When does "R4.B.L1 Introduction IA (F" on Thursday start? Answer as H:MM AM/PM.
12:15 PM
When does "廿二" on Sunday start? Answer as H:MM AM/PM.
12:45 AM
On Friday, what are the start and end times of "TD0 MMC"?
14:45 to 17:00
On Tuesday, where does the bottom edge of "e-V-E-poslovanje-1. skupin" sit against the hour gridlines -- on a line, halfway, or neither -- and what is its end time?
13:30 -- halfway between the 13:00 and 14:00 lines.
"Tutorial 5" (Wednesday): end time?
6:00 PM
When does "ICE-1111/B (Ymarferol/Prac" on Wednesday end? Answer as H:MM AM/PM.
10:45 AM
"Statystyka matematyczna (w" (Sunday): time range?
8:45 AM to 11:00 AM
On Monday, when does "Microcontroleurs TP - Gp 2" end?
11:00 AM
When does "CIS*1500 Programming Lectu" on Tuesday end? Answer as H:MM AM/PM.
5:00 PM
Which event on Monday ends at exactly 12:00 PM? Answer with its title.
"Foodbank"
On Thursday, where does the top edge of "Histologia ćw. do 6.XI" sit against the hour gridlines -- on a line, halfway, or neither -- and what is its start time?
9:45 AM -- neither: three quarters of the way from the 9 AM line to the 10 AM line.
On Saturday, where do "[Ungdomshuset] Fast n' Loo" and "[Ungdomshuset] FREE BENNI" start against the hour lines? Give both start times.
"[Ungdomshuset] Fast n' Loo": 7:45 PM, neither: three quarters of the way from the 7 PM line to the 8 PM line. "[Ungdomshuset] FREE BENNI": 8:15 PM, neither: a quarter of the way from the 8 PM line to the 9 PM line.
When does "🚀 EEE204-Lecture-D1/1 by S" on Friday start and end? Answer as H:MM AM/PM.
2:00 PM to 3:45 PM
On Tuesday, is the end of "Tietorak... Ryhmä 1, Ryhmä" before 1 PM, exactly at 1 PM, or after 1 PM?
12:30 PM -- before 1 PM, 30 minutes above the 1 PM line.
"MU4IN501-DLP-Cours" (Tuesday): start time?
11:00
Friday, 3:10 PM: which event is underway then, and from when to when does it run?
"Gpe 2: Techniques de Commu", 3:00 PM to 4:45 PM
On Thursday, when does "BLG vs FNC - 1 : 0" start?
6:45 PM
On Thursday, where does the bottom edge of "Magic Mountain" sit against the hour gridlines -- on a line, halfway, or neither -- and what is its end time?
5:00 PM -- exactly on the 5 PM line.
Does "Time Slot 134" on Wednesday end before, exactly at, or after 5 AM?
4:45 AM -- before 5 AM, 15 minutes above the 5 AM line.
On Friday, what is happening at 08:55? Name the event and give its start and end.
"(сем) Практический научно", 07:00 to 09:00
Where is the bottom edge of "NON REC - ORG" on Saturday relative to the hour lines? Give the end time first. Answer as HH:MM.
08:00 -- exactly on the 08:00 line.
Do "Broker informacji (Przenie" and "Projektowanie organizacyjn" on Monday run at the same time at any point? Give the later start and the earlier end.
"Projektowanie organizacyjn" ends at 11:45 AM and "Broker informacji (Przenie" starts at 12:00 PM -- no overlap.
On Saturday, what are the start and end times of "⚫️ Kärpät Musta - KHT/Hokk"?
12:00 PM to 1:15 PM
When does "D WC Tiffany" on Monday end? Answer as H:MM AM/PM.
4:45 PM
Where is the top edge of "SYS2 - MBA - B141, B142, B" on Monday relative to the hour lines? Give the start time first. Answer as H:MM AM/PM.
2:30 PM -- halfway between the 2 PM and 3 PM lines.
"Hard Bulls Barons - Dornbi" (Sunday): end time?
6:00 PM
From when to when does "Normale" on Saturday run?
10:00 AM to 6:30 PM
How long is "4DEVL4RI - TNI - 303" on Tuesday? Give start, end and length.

PROMPT →
How many lines in the records above contain the string "what"? Case counts, so match capitalization exactly, and reply with the number alone.

FULL ANSWER →
6